Exercise objective: Each image should be skipped while the records are restated word for word.

Source records:

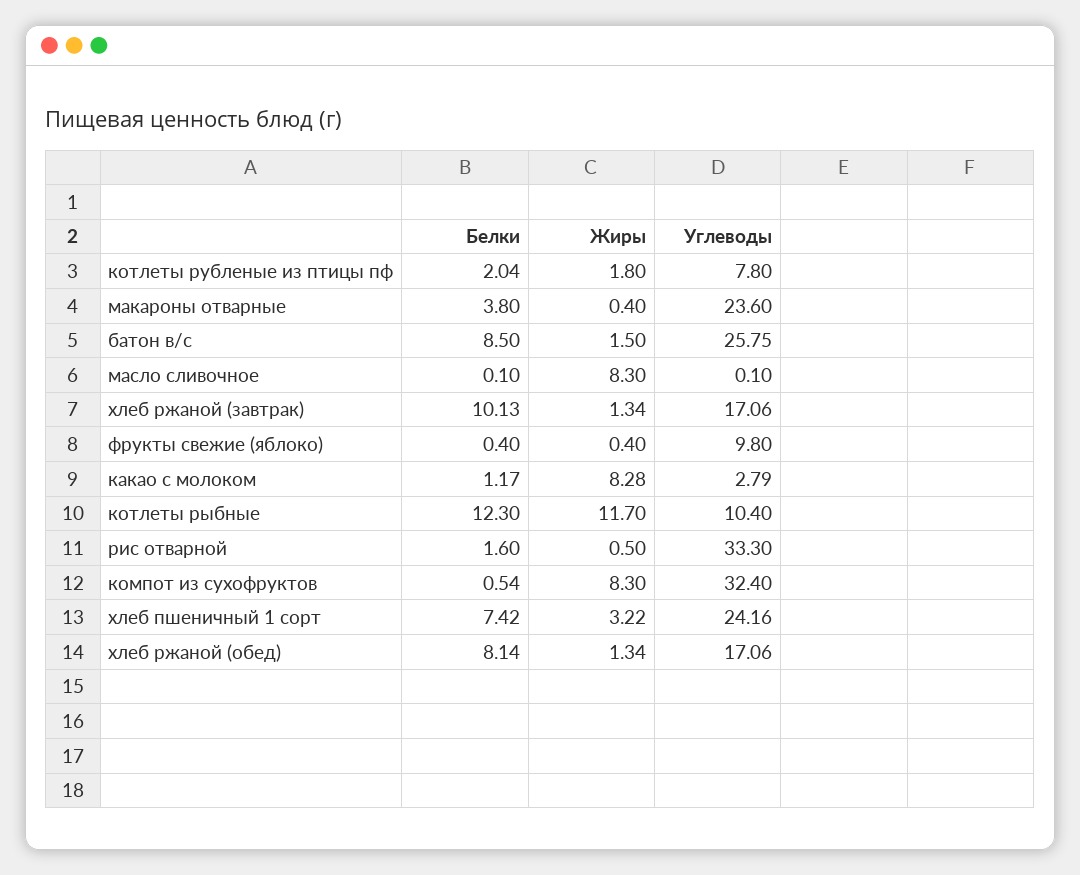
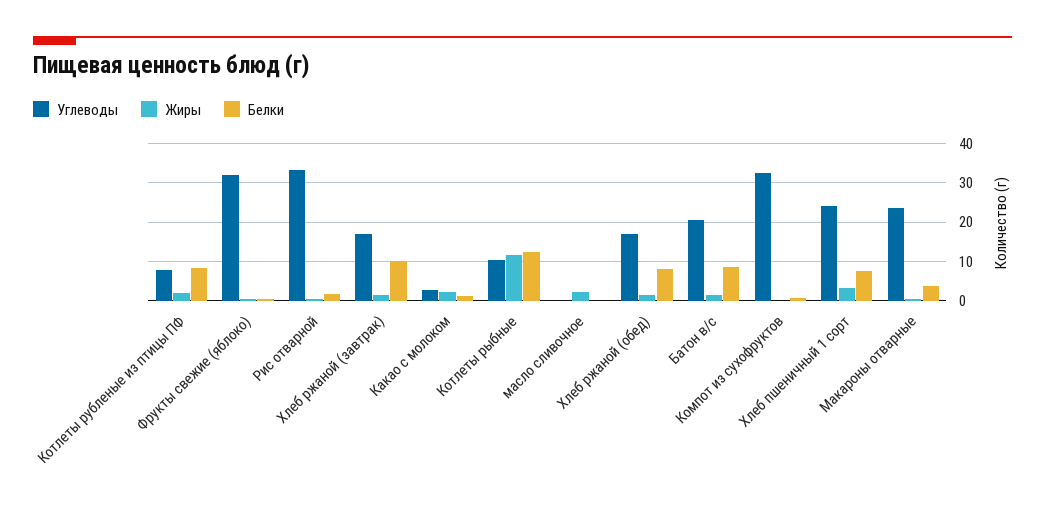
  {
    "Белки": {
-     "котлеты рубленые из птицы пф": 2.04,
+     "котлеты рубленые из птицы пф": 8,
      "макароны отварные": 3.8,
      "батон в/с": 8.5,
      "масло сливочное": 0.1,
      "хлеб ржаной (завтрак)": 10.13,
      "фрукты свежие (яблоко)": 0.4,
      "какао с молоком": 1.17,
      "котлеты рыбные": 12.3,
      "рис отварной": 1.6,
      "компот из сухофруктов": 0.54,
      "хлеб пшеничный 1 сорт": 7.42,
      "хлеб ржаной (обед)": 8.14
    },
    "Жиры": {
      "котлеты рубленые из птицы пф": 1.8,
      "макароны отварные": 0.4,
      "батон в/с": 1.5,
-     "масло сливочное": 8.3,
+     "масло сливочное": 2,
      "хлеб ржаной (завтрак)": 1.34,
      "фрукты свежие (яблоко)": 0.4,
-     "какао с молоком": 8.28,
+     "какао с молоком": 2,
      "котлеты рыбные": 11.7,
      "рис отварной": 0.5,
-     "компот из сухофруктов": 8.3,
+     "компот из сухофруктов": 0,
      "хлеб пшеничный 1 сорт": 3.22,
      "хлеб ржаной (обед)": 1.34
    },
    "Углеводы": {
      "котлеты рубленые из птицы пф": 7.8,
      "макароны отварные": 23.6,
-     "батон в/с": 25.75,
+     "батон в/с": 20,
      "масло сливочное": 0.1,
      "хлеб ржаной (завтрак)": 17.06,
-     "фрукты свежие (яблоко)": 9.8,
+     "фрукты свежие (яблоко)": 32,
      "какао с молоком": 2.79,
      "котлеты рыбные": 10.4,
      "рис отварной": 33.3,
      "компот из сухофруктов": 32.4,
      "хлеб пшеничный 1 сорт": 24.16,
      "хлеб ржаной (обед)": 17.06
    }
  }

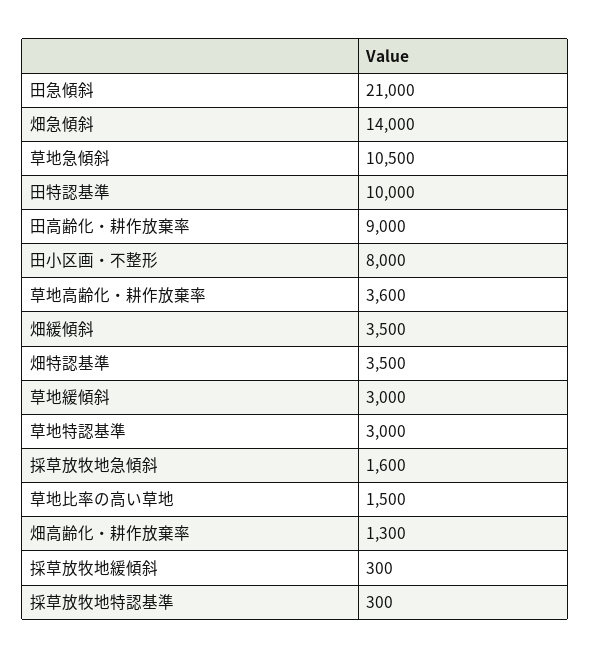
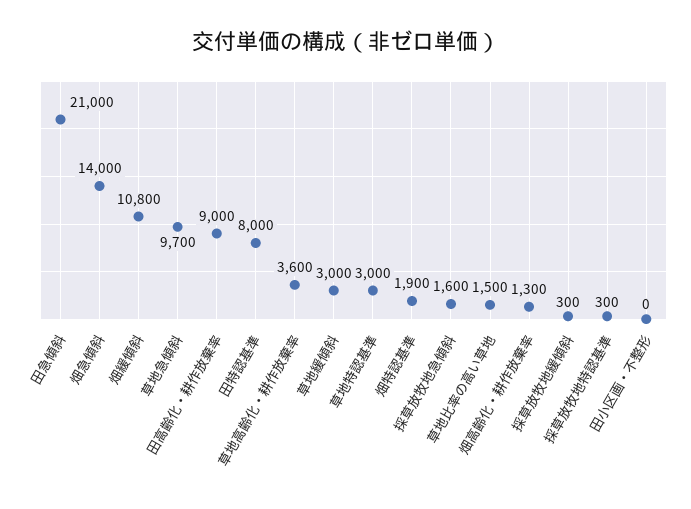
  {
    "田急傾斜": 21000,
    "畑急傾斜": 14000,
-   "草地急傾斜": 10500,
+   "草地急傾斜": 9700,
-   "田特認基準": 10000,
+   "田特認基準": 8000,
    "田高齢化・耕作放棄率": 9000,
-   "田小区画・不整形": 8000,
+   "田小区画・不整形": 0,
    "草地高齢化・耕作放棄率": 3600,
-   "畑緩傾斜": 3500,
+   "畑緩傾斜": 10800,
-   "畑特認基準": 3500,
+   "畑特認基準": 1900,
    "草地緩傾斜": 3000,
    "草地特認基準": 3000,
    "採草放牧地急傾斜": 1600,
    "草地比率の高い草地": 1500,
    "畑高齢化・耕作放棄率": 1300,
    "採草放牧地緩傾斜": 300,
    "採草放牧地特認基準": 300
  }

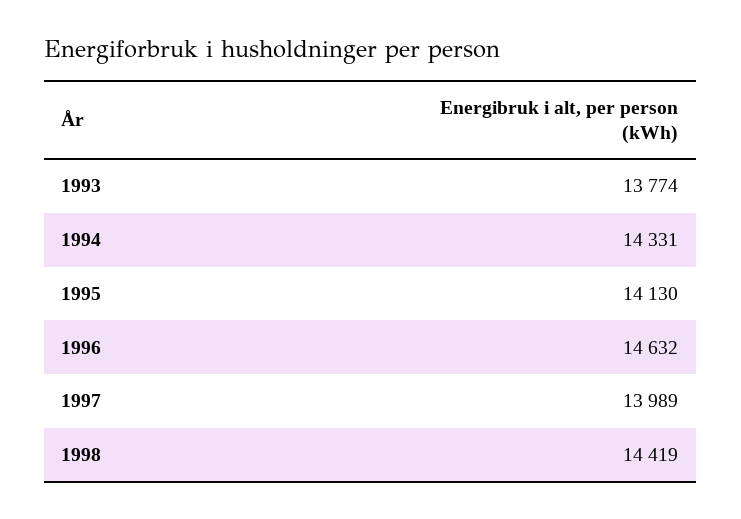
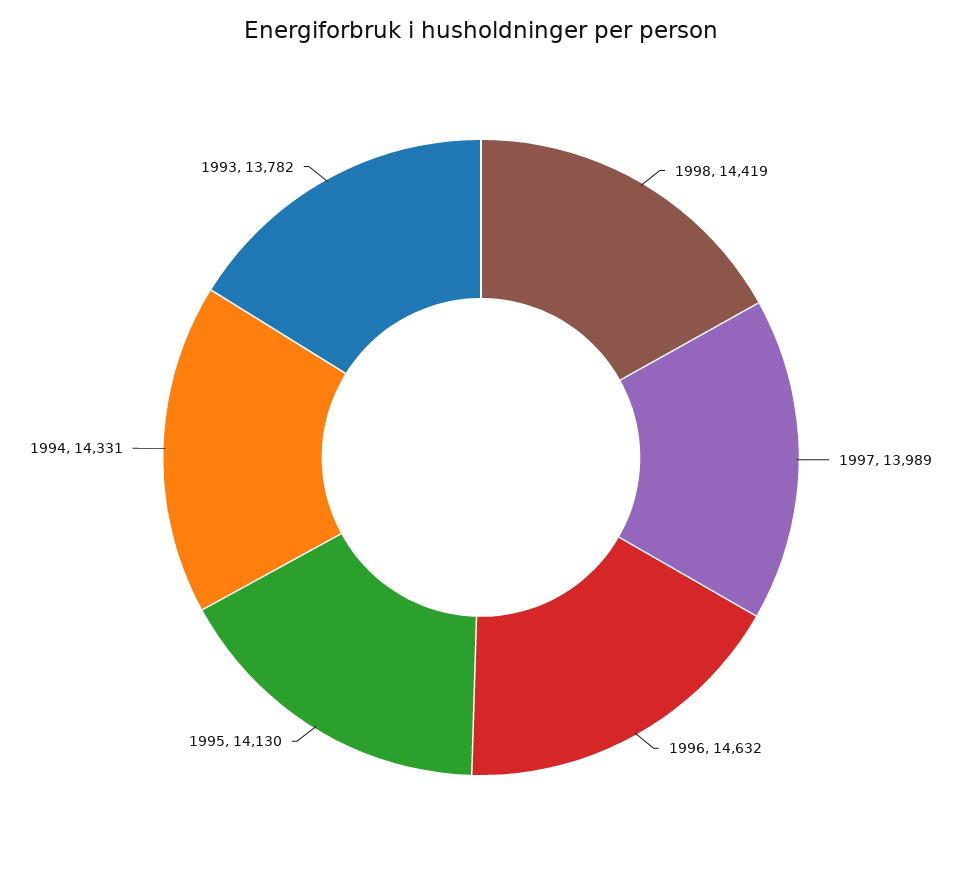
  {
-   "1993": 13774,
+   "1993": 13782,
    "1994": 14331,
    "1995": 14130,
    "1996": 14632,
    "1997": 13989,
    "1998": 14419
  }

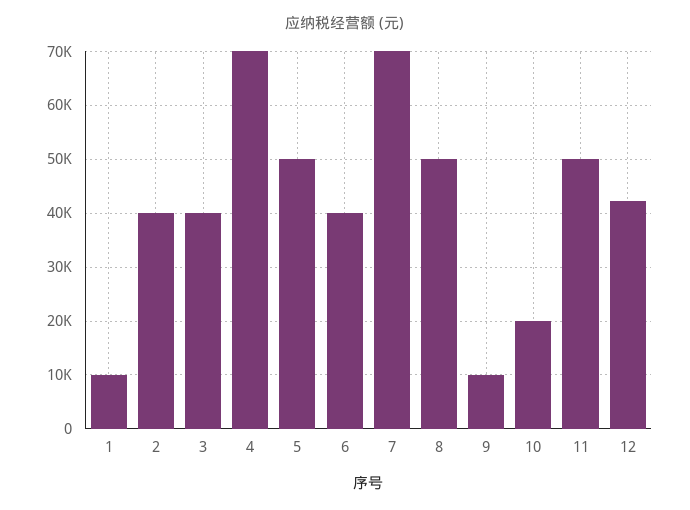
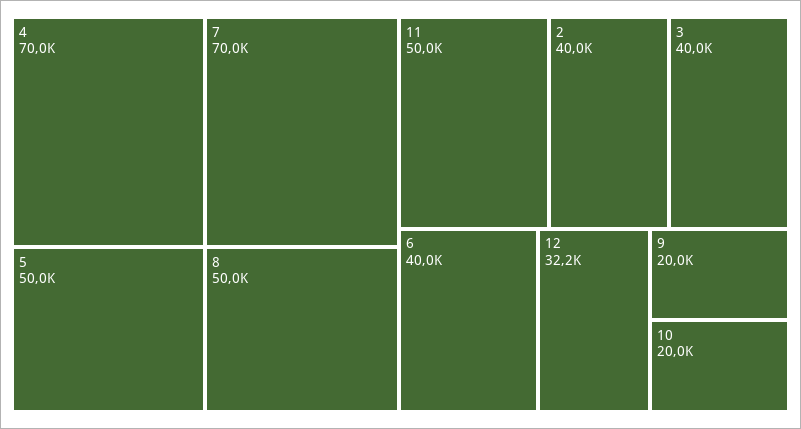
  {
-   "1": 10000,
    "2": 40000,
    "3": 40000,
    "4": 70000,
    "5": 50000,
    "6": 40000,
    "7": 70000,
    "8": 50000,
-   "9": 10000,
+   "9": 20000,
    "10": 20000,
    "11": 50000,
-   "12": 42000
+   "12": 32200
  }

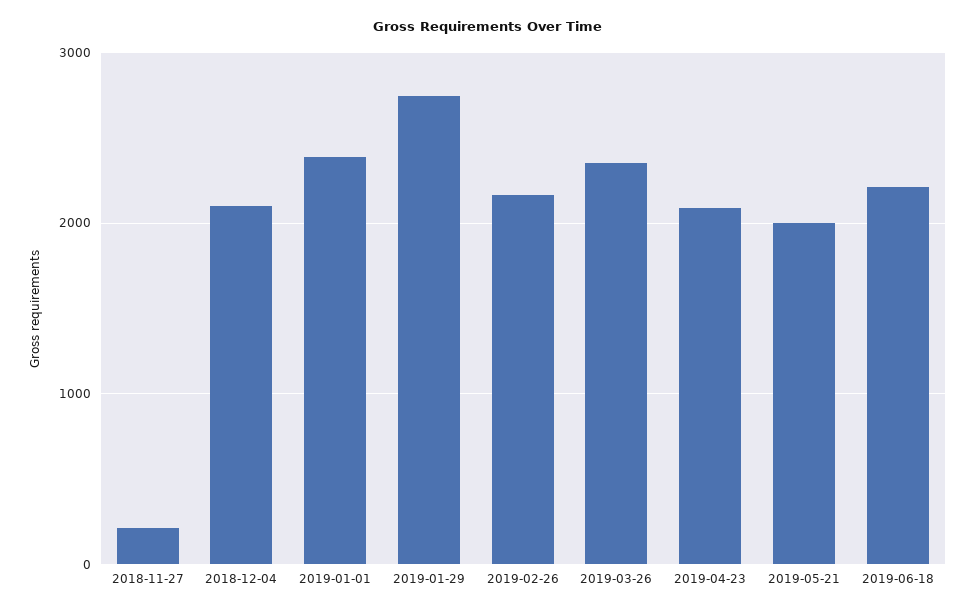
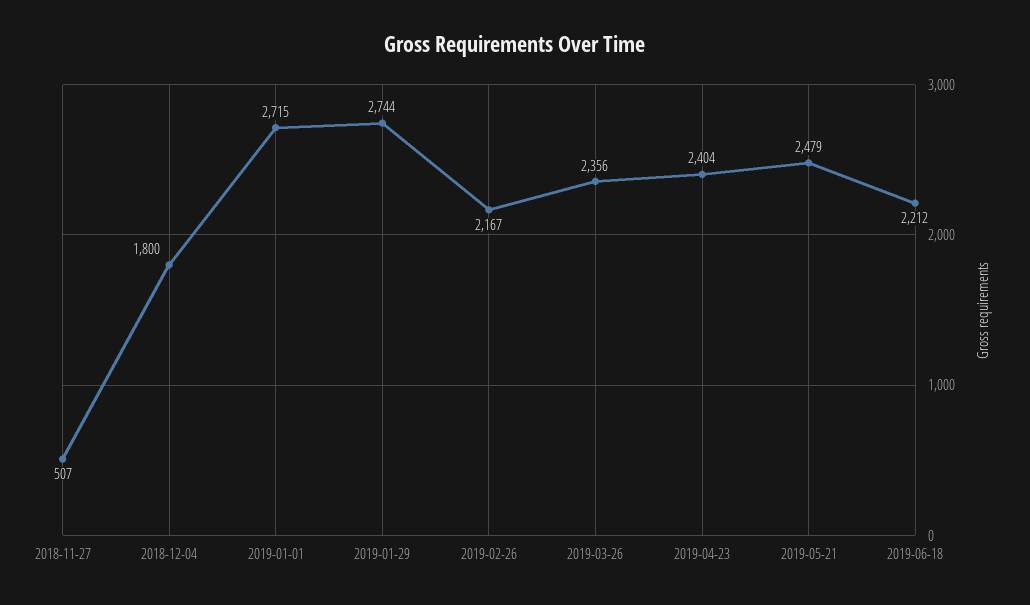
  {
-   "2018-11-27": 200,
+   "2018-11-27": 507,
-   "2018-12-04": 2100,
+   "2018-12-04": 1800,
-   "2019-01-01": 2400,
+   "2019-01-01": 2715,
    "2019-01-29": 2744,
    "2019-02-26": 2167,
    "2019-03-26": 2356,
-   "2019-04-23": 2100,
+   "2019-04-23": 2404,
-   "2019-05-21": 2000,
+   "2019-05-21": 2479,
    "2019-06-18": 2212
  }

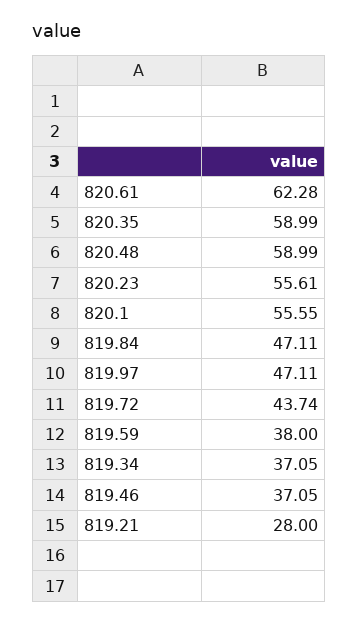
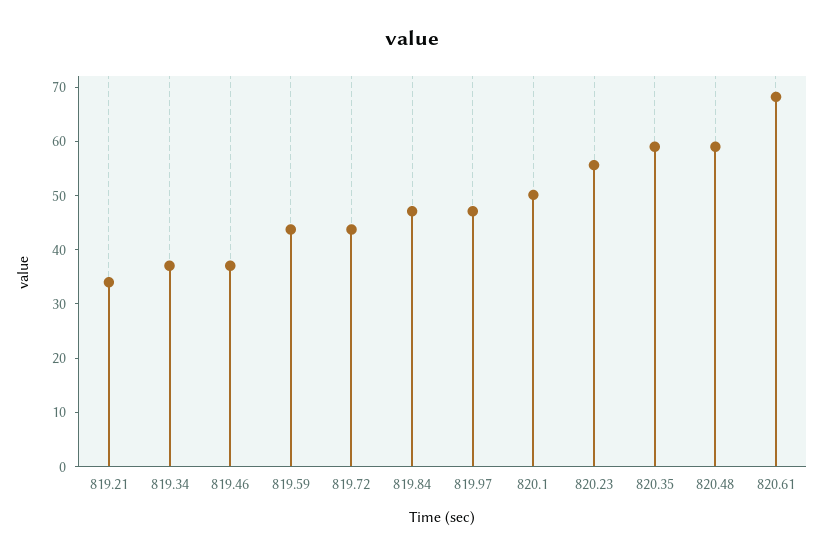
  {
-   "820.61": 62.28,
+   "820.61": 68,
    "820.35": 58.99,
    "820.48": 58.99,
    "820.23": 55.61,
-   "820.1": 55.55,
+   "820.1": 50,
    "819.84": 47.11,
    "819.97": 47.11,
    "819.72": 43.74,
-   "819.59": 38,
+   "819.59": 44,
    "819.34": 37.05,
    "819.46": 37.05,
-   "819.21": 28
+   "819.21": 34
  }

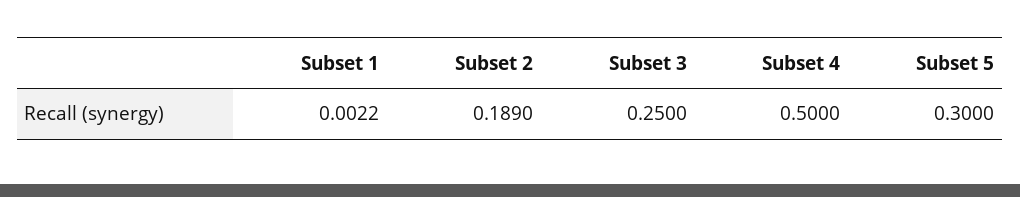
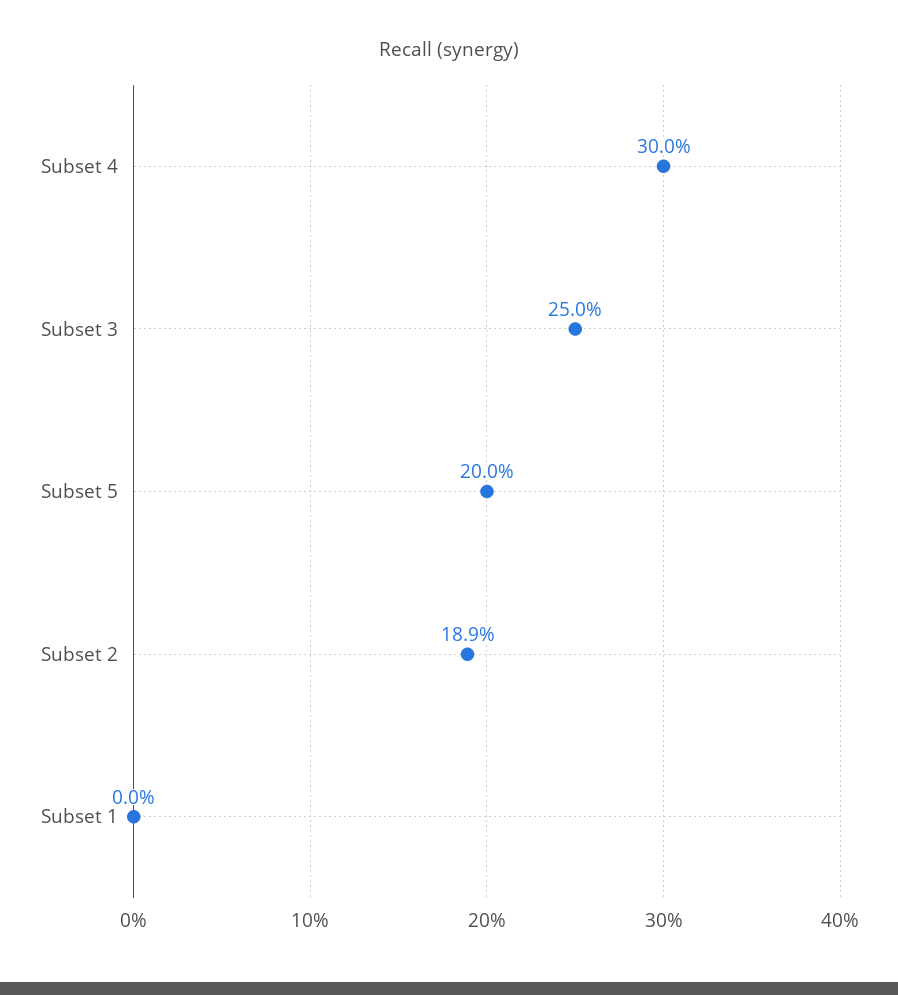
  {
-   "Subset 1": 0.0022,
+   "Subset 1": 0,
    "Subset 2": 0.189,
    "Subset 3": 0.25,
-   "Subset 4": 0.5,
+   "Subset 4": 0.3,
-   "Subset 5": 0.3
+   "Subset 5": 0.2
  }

Output for this exercise:
  {
    "Белки": {
-     "котлеты рубленые из птицы пф": 2.04,
+     "котлеты рубленые из птицы пф": 8,
      "макароны отварные": 3.8,
      "батон в/с": 8.5,
      "масло сливочное": 0.1,
      "хлеб ржаной (завтрак)": 10.13,
      "фрукты свежие (яблоко)": 0.4,
      "какао с молоком": 1.17,
      "котлеты рыбные": 12.3,
      "рис отварной": 1.6,
      "компот из сухофруктов": 0.54,
      "хлеб пшеничный 1 сорт": 7.42,
      "хлеб ржаной (обед)": 8.14
    },
    "Жиры": {
      "котлеты рубленые из птицы пф": 1.8,
      "макароны отварные": 0.4,
      "батон в/с": 1.5,
-     "масло сливочное": 8.3,
+     "масло сливочное": 2,
      "хлеб ржаной (завтрак)": 1.34,
      "фрукты свежие (яблоко)": 0.4,
-     "какао с молоком": 8.28,
+     "какао с молоком": 2,
      "котлеты рыбные": 11.7,
      "рис отварной": 0.5,
-     "компот из сухофруктов": 8.3,
+     "компот из сухофруктов": 0,
      "хлеб пшеничный 1 сорт": 3.22,
      "хлеб ржаной (обед)": 1.34
    },
    "Углеводы": {
      "котлеты рубленые из птицы пф": 7.8,
      "макароны отварные": 23.6,
-     "батон в/с": 25.75,
+     "батон в/с": 20,
      "масло сливочное": 0.1,
      "хлеб ржаной (завтрак)": 17.06,
-     "фрукты свежие (яблоко)": 9.8,
+     "фрукты свежие (яблоко)": 32,
      "какао с молоком": 2.79,
      "котлеты рыбные": 10.4,
      "рис отварной": 33.3,
      "компот из сухофруктов": 32.4,
      "хлеб пшеничный 1 сорт": 24.16,
      "хлеб ржаной (обед)": 17.06
    }
  }

  {
    "田急傾斜": 21000,
    "畑急傾斜": 14000,
-   "草地急傾斜": 10500,
+   "草地急傾斜": 9700,
-   "田特認基準": 10000,
+   "田特認基準": 8000,
    "田高齢化・耕作放棄率": 9000,
-   "田小区画・不整形": 8000,
+   "田小区画・不整形": 0,
    "草地高齢化・耕作放棄率": 3600,
-   "畑緩傾斜": 3500,
+   "畑緩傾斜": 10800,
-   "畑特認基準": 3500,
+   "畑特認基準": 1900,
    "草地緩傾斜": 3000,
    "草地特認基準": 3000,
    "採草放牧地急傾斜": 1600,
    "草地比率の高い草地": 1500,
    "畑高齢化・耕作放棄率": 1300,
    "採草放牧地緩傾斜": 300,
    "採草放牧地特認基準": 300
  }

  {
-   "1993": 13774,
+   "1993": 13782,
    "1994": 14331,
    "1995": 14130,
    "1996": 14632,
    "1997": 13989,
    "1998": 14419
  }

  {
-   "1": 10000,
    "2": 40000,
    "3": 40000,
    "4": 70000,
    "5": 50000,
    "6": 40000,
    "7": 70000,
    "8": 50000,
-   "9": 10000,
+   "9": 20000,
    "10": 20000,
    "11": 50000,
-   "12": 42000
+   "12": 32200
  }

  {
-   "2018-11-27": 200,
+   "2018-11-27": 507,
-   "2018-12-04": 2100,
+   "2018-12-04": 1800,
-   "2019-01-01": 2400,
+   "2019-01-01": 2715,
    "2019-01-29": 2744,
    "2019-02-26": 2167,
    "2019-03-26": 2356,
-   "2019-04-23": 2100,
+   "2019-04-23": 2404,
-   "2019-05-21": 2000,
+   "2019-05-21": 2479,
    "2019-06-18": 2212
  }

  {
-   "820.61": 62.28,
+   "820.61": 68,
    "820.35": 58.99,
    "820.48": 58.99,
    "820.23": 55.61,
-   "820.1": 55.55,
+   "820.1": 50,
    "819.84": 47.11,
    "819.97": 47.11,
    "819.72": 43.74,
-   "819.59": 38,
+   "819.59": 44,
    "819.34": 37.05,
    "819.46": 37.05,
-   "819.21": 28
+   "819.21": 34
  }

  {
-   "Subset 1": 0.0022,
+   "Subset 1": 0,
    "Subset 2": 0.189,
    "Subset 3": 0.25,
-   "Subset 4": 0.5,
+   "Subset 4": 0.3,
-   "Subset 5": 0.3
+   "Subset 5": 0.2
  }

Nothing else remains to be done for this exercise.